┌──

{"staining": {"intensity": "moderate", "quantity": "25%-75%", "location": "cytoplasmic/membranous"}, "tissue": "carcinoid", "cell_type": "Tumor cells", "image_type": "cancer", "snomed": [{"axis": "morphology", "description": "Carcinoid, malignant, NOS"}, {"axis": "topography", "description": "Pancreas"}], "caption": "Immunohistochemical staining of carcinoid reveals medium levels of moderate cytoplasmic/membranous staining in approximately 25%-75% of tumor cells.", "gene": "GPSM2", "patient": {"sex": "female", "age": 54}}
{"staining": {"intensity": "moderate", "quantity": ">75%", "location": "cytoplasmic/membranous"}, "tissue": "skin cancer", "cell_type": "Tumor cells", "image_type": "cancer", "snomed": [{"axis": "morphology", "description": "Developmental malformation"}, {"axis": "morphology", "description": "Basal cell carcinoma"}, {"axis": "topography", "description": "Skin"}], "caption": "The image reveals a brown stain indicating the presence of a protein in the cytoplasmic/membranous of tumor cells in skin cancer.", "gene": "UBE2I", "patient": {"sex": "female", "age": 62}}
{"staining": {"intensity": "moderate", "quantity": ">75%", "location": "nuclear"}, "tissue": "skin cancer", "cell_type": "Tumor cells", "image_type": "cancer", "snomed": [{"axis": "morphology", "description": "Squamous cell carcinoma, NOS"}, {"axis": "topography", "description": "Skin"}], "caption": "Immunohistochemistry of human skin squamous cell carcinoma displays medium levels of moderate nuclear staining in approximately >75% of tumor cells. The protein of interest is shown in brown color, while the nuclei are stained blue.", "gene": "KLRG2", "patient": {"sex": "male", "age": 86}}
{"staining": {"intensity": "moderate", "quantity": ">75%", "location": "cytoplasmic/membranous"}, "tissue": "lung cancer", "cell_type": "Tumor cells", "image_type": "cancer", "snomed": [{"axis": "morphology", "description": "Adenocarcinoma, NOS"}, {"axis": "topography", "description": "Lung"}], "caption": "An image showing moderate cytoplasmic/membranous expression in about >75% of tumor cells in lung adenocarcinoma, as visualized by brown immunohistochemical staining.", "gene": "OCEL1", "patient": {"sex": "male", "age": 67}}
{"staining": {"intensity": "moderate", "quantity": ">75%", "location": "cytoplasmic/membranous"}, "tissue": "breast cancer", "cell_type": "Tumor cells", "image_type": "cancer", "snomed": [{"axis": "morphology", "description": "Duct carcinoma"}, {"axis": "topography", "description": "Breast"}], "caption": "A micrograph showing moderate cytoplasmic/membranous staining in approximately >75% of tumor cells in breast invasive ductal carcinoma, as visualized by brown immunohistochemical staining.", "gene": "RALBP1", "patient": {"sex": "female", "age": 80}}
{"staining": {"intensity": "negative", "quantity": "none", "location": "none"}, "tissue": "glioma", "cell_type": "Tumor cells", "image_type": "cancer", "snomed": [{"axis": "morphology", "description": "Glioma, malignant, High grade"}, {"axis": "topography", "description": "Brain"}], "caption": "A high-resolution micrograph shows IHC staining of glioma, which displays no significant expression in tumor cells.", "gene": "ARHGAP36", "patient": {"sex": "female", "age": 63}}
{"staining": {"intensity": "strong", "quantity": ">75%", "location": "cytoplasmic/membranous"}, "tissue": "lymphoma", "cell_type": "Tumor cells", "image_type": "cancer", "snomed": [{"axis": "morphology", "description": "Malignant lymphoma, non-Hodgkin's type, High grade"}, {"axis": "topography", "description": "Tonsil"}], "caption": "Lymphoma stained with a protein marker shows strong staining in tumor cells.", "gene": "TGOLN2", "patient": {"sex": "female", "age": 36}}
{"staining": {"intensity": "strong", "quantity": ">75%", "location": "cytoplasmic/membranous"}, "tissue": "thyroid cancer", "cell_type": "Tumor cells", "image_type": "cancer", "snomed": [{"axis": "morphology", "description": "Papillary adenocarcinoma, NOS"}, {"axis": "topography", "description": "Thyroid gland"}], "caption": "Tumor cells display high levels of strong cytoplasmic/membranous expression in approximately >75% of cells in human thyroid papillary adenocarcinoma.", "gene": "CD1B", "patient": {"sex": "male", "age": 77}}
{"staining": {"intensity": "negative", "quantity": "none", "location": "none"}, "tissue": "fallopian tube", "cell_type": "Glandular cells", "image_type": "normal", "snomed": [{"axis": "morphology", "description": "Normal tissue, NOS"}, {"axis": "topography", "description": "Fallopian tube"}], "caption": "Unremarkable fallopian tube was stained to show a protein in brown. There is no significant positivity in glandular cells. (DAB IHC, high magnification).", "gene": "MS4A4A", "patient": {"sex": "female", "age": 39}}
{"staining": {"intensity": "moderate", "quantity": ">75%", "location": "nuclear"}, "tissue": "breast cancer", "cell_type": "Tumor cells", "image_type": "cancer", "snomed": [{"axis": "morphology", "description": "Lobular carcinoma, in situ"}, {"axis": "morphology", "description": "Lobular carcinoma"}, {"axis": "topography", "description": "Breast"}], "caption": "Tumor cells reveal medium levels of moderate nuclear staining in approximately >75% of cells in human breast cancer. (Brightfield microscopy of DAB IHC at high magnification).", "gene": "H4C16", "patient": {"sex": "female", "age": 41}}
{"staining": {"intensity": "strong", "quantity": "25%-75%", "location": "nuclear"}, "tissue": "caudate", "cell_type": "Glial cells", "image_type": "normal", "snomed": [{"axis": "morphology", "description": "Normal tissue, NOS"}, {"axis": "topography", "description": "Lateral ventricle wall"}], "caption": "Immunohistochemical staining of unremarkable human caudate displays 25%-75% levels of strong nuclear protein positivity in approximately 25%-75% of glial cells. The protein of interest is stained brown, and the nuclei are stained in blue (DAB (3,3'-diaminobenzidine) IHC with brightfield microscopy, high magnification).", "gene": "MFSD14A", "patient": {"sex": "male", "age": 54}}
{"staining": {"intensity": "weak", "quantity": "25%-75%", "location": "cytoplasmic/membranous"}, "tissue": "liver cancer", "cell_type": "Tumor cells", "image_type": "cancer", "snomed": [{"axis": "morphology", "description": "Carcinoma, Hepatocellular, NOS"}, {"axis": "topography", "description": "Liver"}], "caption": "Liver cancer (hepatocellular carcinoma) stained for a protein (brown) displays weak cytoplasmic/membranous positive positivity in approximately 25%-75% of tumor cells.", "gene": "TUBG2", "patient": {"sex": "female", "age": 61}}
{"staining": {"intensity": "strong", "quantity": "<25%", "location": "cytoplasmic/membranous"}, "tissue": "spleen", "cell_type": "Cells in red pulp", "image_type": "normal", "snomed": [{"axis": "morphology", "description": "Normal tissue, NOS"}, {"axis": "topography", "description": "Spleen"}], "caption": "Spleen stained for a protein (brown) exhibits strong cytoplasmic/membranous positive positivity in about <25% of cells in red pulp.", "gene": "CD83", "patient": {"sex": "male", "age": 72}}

└──

**Task prompt**
The listing above is to be restated word for word.

**Exercise solution**
{"staining": {"intensity": "moderate", "quantity": "25%-75%", "location": "cytoplasmic/membranous"}, "tissue": "carcinoid", "cell_type": "Tumor cells", "image_type": "cancer", "snomed": [{"axis": "morphology", "description": "Carcinoid, malignant, NOS"}, {"axis": "topography", "description": "Pancreas"}], "caption": "Immunohistochemical staining of carcinoid reveals medium levels of moderate cytoplasmic/membranous staining in approximately 25%-75% of tumor cells.", "gene": "GPSM2", "patient": {"sex": "female", "age": 54}}
{"staining": {"intensity": "moderate", "quantity": ">75%", "location": "cytoplasmic/membranous"}, "tissue": "skin cancer", "cell_type": "Tumor cells", "image_type": "cancer", "snomed": [{"axis": "morphology", "description": "Developmental malformation"}, {"axis": "morphology", "description": "Basal cell carcinoma"}, {"axis": "topography", "description": "Skin"}], "caption": "The image reveals a brown stain indicating the presence of a protein in the cytoplasmic/membranous of tumor cells in skin cancer.", "gene": "UBE2I", "patient": {"sex": "female", "age": 62}}
{"staining": {"intensity": "moderate", "quantity": ">75%", "location": "nuclear"}, "tissue": "skin cancer", "cell_type": "Tumor cells", "image_type": "cancer", "snomed": [{"axis": "morphology", "description": "Squamous cell carcinoma, NOS"}, {"axis": "topography", "description": "Skin"}], "caption": "Immunohistochemistry of human skin squamous cell carcinoma displays medium levels of moderate nuclear staining in approximately >75% of tumor cells. The protein of interest is shown in brown color, while the nuclei are stained blue.", "gene": "KLRG2", "patient": {"sex": "male", "age": 86}}
{"staining": {"intensity": "moderate", "quantity": ">75%", "location": "cytoplasmic/membranous"}, "tissue": "lung cancer", "cell_type": "Tumor cells", "image_type": "cancer", "snomed": [{"axis": "morphology", "description": "Adenocarcinoma, NOS"}, {"axis": "topography", "description": "Lung"}], "caption": "An image showing moderate cytoplasmic/membranous expression in about >75% of tumor cells in lung adenocarcinoma, as visualized by brown immunohistochemical staining.", "gene": "OCEL1", "patient": {"sex": "male", "age": 67}}
{"staining": {"intensity": "moderate", "quantity": ">75%", "location": "cytoplasmic/membranous"}, "tissue": "breast cancer", "cell_type": "Tumor cells", "image_type": "cancer", "snomed": [{"axis": "morphology", "description": "Duct carcinoma"}, {"axis": "topography", "description": "Breast"}], "caption": "A micrograph showing moderate cytoplasmic/membranous staining in approximately >75% of tumor cells in breast invasive ductal carcinoma, as visualized by brown immunohistochemical staining.", "gene": "RALBP1", "patient": {"sex": "female", "age": 80}}
{"staining": {"intensity": "negative", "quantity": "none", "location": "none"}, "tissue": "glioma", "cell_type": "Tumor cells", "image_type": "cancer", "snomed": [{"axis": "morphology", "description": "Glioma, malignant, High grade"}, {"axis": "topography", "description": "Brain"}], "caption": "A high-resolution micrograph shows IHC staining of glioma, which displays no significant expression in tumor cells.", "gene": "ARHGAP36", "patient": {"sex": "female", "age": 63}}
{"staining": {"intensity": "strong", "quantity": ">75%", "location": "cytoplasmic/membranous"}, "tissue": "lymphoma", "cell_type": "Tumor cells", "image_type": "cancer", "snomed": [{"axis": "morphology", "description": "Malignant lymphoma, non-Hodgkin's type, High grade"}, {"axis": "topography", "description": "Tonsil"}], "caption": "Lymphoma stained with a protein marker shows strong staining in tumor cells.", "gene": "TGOLN2", "patient": {"sex": "female", "age": 36}}
{"staining": {"intensity": "strong", "quantity": ">75%", "location": "cytoplasmic/membranous"}, "tissue": "thyroid cancer", "cell_type": "Tumor cells", "image_type": "cancer", "snomed": [{"axis": "morphology", "description": "Papillary adenocarcinoma, NOS"}, {"axis": "topography", "description": "Thyroid gland"}], "caption": "Tumor cells display high levels of strong cytoplasmic/membranous expression in approximately >75% of cells in human thyroid papillary adenocarcinoma.", "gene": "CD1B", "patient": {"sex": "male", "age": 77}}
{"staining": {"intensity": "negative", "quantity": "none", "location": "none"}, "tissue": "fallopian tube", "cell_type": "Glandular cells", "image_type": "normal", "snomed": [{"axis": "morphology", "description": "Normal tissue, NOS"}, {"axis": "topography", "description": "Fallopian tube"}], "caption": "Unremarkable fallopian tube was stained to show a protein in brown. There is no significant positivity in glandular cells. (DAB IHC, high magnification).", "gene": "MS4A4A", "patient": {"sex": "female", "age": 39}}
{"staining": {"intensity": "moderate", "quantity": ">75%", "location": "nuclear"}, "tissue": "breast cancer", "cell_type": "Tumor cells", "image_type": "cancer", "snomed": [{"axis": "morphology", "description": "Lobular carcinoma, in situ"}, {"axis": "morphology", "description": "Lobular carcinoma"}, {"axis": "topography", "description": "Breast"}], "caption": "Tumor cells reveal medium levels of moderate nuclear staining in approximately >75% of cells in human breast cancer. (Brightfield microscopy of DAB IHC at high magnification).", "gene": "H4C16", "patient": {"sex": "female", "age": 41}}
{"staining": {"intensity": "strong", "quantity": "25%-75%", "location": "nuclear"}, "tissue": "caudate", "cell_type": "Glial cells", "image_type": "normal", "snomed": [{"axis": "morphology", "description": "Normal tissue, NOS"}, {"axis": "topography", "description": "Lateral ventricle wall"}], "caption": "Immunohistochemical staining of unremarkable human caudate displays 25%-75% levels of strong nuclear protein positivity in approximately 25%-75% of glial cells. The protein of interest is stained brown, and the nuclei are stained in blue (DAB (3,3'-diaminobenzidine) IHC with brightfield microscopy, high magnification).", "gene": "MFSD14A", "patient": {"sex": "male", "age": 54}}
{"staining": {"intensity": "weak", "quantity": "25%-75%", "location": "cytoplasmic/membranous"}, "tissue": "liver cancer", "cell_type": "Tumor cells", "image_type": "cancer", "snomed": [{"axis": "morphology", "description": "Carcinoma, Hepatocellular, NOS"}, {"axis": "topography", "description": "Liver"}], "caption": "Liver cancer (hepatocellular carcinoma) stained for a protein (brown) displays weak cytoplasmic/membranous positive positivity in approximately 25%-75% of tumor cells.", "gene": "TUBG2", "patient": {"sex": "female", "age": 61}}
{"staining": {"intensity": "strong", "quantity": "<25%", "location": "cytoplasmic/membranous"}, "tissue": "spleen", "cell_type": "Cells in red pulp", "image_type": "normal", "snomed": [{"axis": "morphology", "description": "Normal tissue, NOS"}, {"axis": "topography", "description": "Spleen"}], "caption": "Spleen stained for a protein (brown) exhibits strong cytoplasmic/membranous positive positivity in about <25% of cells in red pulp.", "gene": "CD83", "patient": {"sex": "male", "age": 72}}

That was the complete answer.